State Farm argues that the protective order is an unwarranted and unnecessary prior restraint to speech as it has a contractual right to obtain the plaintiff’s medical information and a constitutional right to relay it to governmental and fraud prevention entities.
The protective order, DRI notes, also conflicts with State Farm’s Medicare obligations. Medicare’s conditional payment recovery process requires the retention of medical records for well past the time required for the destruction of records under the protective order.
The trial court’s order also conflicts with the laws of other states, raising issues of full faith credit and due process, DRI points out.
“Over-broad protective orders can undermine the adversarial process, and can have unintended consequences that affect far more than the judicial system,” Detroit attorney Mary Massaron Ross, First Vice President of DRI, said in a statement.

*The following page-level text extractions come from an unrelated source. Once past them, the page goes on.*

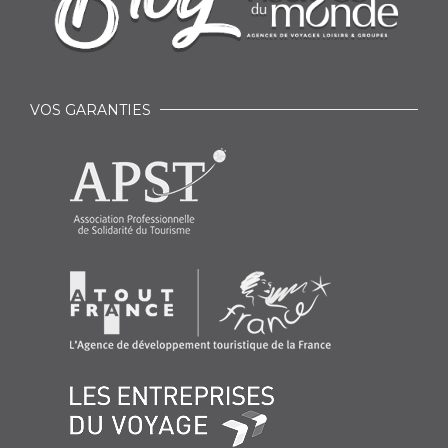
VOS GARANTIES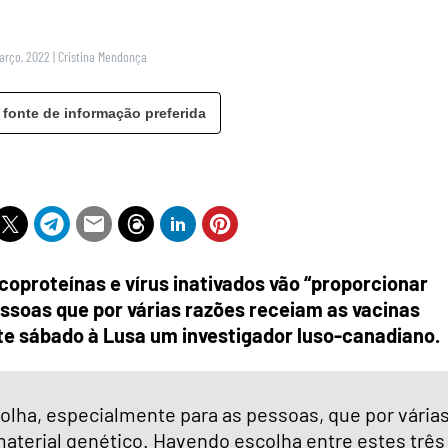
Março, 2022
|
Cristina Mendonça
 fonte de informação preferida
icoproteínas e vírus inativados vão “proporcionar
ssoas que por várias razões receiam as vacinas
te sábado à Lusa um investigador luso-canadiano.
colha, especialmente para as pessoas, que por vária
aterial genético. Havendo escolha entre estes três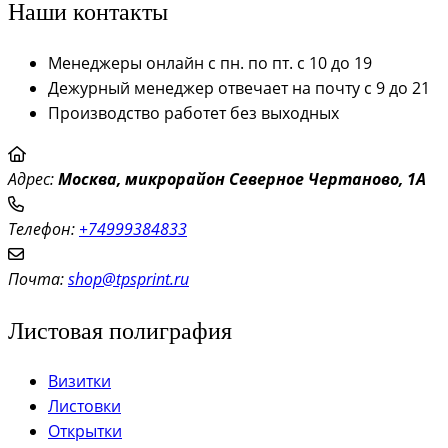
Наши контакты
Менеджеры онлайн с пн. по пт. с 10 до 19
Дежурный менеджер отвечает на почту с 9 до 21
Производство работет без выходных
Адрес:
Моск
ва, микрорайон Северное Чертаново, 1А
Телефон:
+74999384833
Почта:
shop@tpsprint.ru
Листовая полиграфия
Визитки
Листовки
Открытки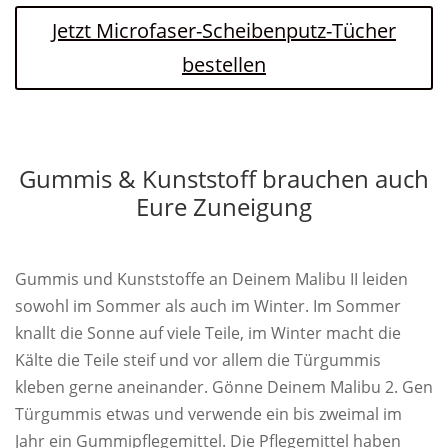
Jetzt Microfaser-Scheibenputz-Tücher
bestellen
Gummis & Kunststoff brauchen auch
Eure Zuneigung
Gummis und Kunststoffe an Deinem Malibu II leiden
sowohl im Sommer als auch im Winter. Im Sommer
knallt die Sonne auf viele Teile, im Winter macht die
Kälte die Teile steif und vor allem die Türgummis
kleben gerne aneinander. Gönne Deinem Malibu 2. Gen
Türgummis etwas und verwende ein bis zweimal im
Jahr ein Gummipflegemittel. Die Pflegemittel haben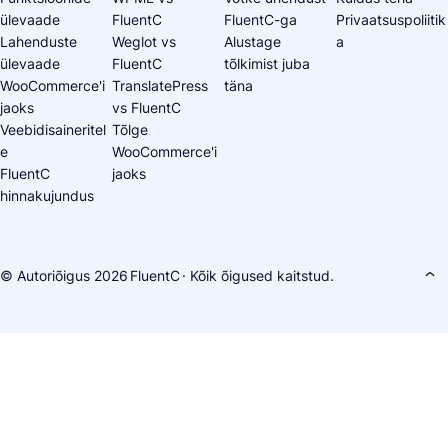
ülevaade
FluentC
FluentC-ga
Privaatsuspoliitik
Lahenduste
Weglot vs
Alustage
a
ülevaade
FluentC
tõlkimist juba
WooCommerce'i
TranslatePress
täna
jaoks
vs FluentC
Veebidisaineritel
Tõlge
e
WooCommerce'i
FluentC
jaoks
hinnakujundus
© Autoriõigus 2026
FluentC
· Kõik õigused kaitstud.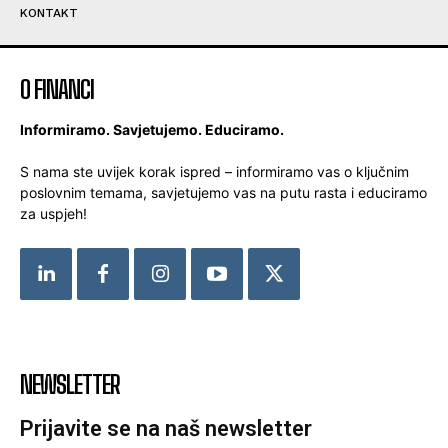
KONTAKT
O FINANCI
Informiramo. Savjetujemo. Educiramo.
S nama ste uvijek korak ispred – informiramo vas o ključnim
poslovnim temama, savjetujemo vas na putu rasta i educiramo
za uspjeh!
NEWSLETTER
Prijavite se na naš newsletter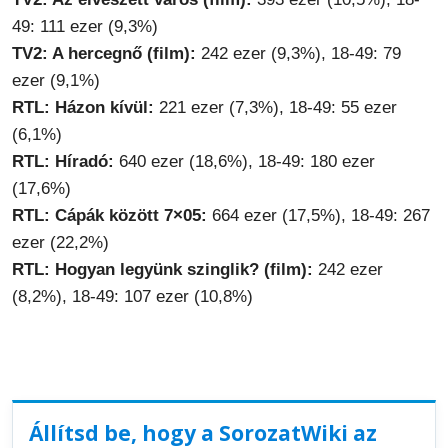
49: 111 ezer (9,3%)
TV2: A hercegnő (film):
242 ezer (9,3%), 18-49: 79
ezer (9,1%)
RTL: Házon kívül:
221 ezer (7,3%), 18-49: 55 ezer
(6,1%)
RTL: Híradó:
640 ezer (18,6%), 18-49: 180 ezer
(17,6%)
RTL: Cápák között 7×05:
664 ezer (17,5%), 18-49: 267
ezer (22,2%)
RTL: Hogyan legyünk szinglik? (film):
242 ezer
(8,2%), 18-49: 107 ezer (10,8%)
Állítsd be, hogy a SorozatWiki az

“The sanctioning of a broad protective order that precludes the disclosure and requires destruction of confidential material that was already lawfully in the defendant’s possession constitutes a prior restraint on speech and is a clear conflict with the precedent of this court and several federal courts of appeals.”
Ross says DRI recognizes the importance of protective orders as a necessary mechanism to protect sensitive and confidential material.
Frequently, DRI members obtain protective orders to prevent the unnecessary disclosure of trade secrets and other confidential business information that might be obtained through discovery from their clients, she says.
However, that is not the case here.
“This is clearly an over-broad protective order that unnecessarily impedes the ability of State Farm to effectively prevent fraud abuse,” Ross said.
Last week, the American Tort Reform Association filed its own amicus brief with the U.S. Supreme Court.
ATRA, a coalition of more than 300 businesses and corporations, argues that the order conflicts with statutory requirements governing insurers and their fraud prevention obligations.
“Typically, ‘regulation through litigation’ involves situations in which courts, at the urging of plaintiffs’ lawyers, impose regulatory requirements on entire industries where legislators and government agencies have not done so, either consciously or through inaction,” it wrote.
“This case raises a different, but also troubling, type of regulation through litigation: state court protective orders that impose obligations on litigants and their insurers in areas already tightly regulated by state and federal governments.”
Such protective orders, if they become widespread, threaten to create significant confusion for regulated parties, unravel the ability of regulators to properly monitor the industry and investigate fraud, and increase the cost of insurance for the public, ATRA contends.
Also last week, the Washington Legal Foundation filed a brief with the nation’s highest court, on its behalf and on the behalf of client Allied Educational Foundation. It urges the Court to review and ultimately strike down the protective order.
WLF, a public interest law and policy center, argues that it would frustrate the efforts of insurance companies to monitor and report insurance fraud.
It also argues that the First Amendment does not allow a trial court to enter a protective order purporting to regulate the retention or dissemination of information that a party obtained independently of discovery in the pending litigation.
“The court below upheld the trial court’s extraordinarily broad protective order without attempting to balance or even contend with the insurer’s First Amendment interests,” WLF Senior Litigation Counsel Cory Andrews said in a statement.
“But the Supreme Court has made clear that such an order seeking to regulate information obtained outside of the discovery process is a content-based prior restraint on speech that is subject to heightened scrutiny,” he said.